Aus welcher Position die Schweizer Aushängeschilder im nächsten Jahr angreifen können, wird sich an der Qualifiying School der Männer in San Roque und der Frauen in Malaga zeigen (siehe Kasten). Unabhängig von den Resultaten in Spanien sind die langfristigen Perspektiven so schlecht nicht. Nationalcoach Graham Kaye, der sich künftig auch vermehrt um die Profis kümmern wird, ist jedenfalls optimistisch. Die Schweizer Golfer reifen traditionsgemäss langsamer als jene aus anderen Ländern, sagt der Engländer, «das mag mit unserem Ausbildungssystem und dem hohen Lebensstandard zusammenhängen».

Kaye traut sowohl Nora Angehrn als auch Julien Clément und Raphaël de Sousa sehr viel zu. Der Zürcherin attestiert er Durchsetzungsvermögen; sie müsse aber noch die eine oder andere Schwäche ausmerzen. Clément sei sehr begabt, meint der Nationalcoach. Genau wie de Sousa, der das Potenzial habe, ganz weit nach vorne zu kommen, brauche er nur ein Erfolgerlebnis, um durchzustarten.

«Alle drei sind jung», sagt Kaye, «das Ergebnis an der

Tour School hat deshalb keinen entscheidenden Einfluss auf ihre Karriere.» Der Brite ist also gleicher Meinung wie Ernie Els. Der Südafrikaner hat einst erklärt: «Golf ist kein Sprint – es ist ein langes Rennen.»

Drei Schweizer mit Tour-Kategorien

André Bossert figuriert 2006 in der Kategorie 14 der PGA European Tour. Der 42-jährige Zürcher beendete die Qualifying School in San Roque (Sp) im 55. Rang. Ohne die «Blackouts» am fünften Loch (6 über Par in vier Runden) hätte er Rang 23 belegt und die volle Spielberechtigung erhalten. Bossert steht beim Hong Kong Open Anfang Dezember bereits wieder im Einsatz Auch Julien Clément startet im Dezember zur Saison 2006 – auf der Challenge Tour in Mexiko und Argentinien. Clément figuriert als 69. des ChallengeTour-Klassements in der Kategorie 6 der Challenge Tour, womit ihm an allen Turnieren ein Startplatz garantiert ist. Raphaël de Sousa (Platz 117) startet nächstes Jahr in der Kategorie 10 und ist vorab bei den grossen Turnieren auf Einladungen angewiesen.

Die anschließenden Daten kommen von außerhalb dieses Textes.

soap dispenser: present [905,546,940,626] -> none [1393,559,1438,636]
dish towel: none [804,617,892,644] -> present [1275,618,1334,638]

Nicolas Sulzer und Martin Rominger haben sich als Pro-Neulinge leider im Rahmen ihres Startes in der Q-School nicht durchsetzen können. Beide erreichten über gute Resultate in der ersten «Stage», wo sie in Bogogno starteten, die Zwischenrunde, wo sie aber den Cut nicht schafften, sich also nicht für die entscheidende dritte Runde in San Roque qualifizieren konnten. Sie werden nun als Playing Pros höchstwahrscheinlich über gute Resultate in den Alps-Tour-Turnieren versuchen müssen, sich die Karriereleiter hoch zu arbeiten.

Das Qualifikationsturnier für die Ladies European Tour – mit Nora Angehrn und Florence Lüscher am Start – hat erst nach Drucklegung dieser Ausgabe von «Golf Suisse» stattgefunden.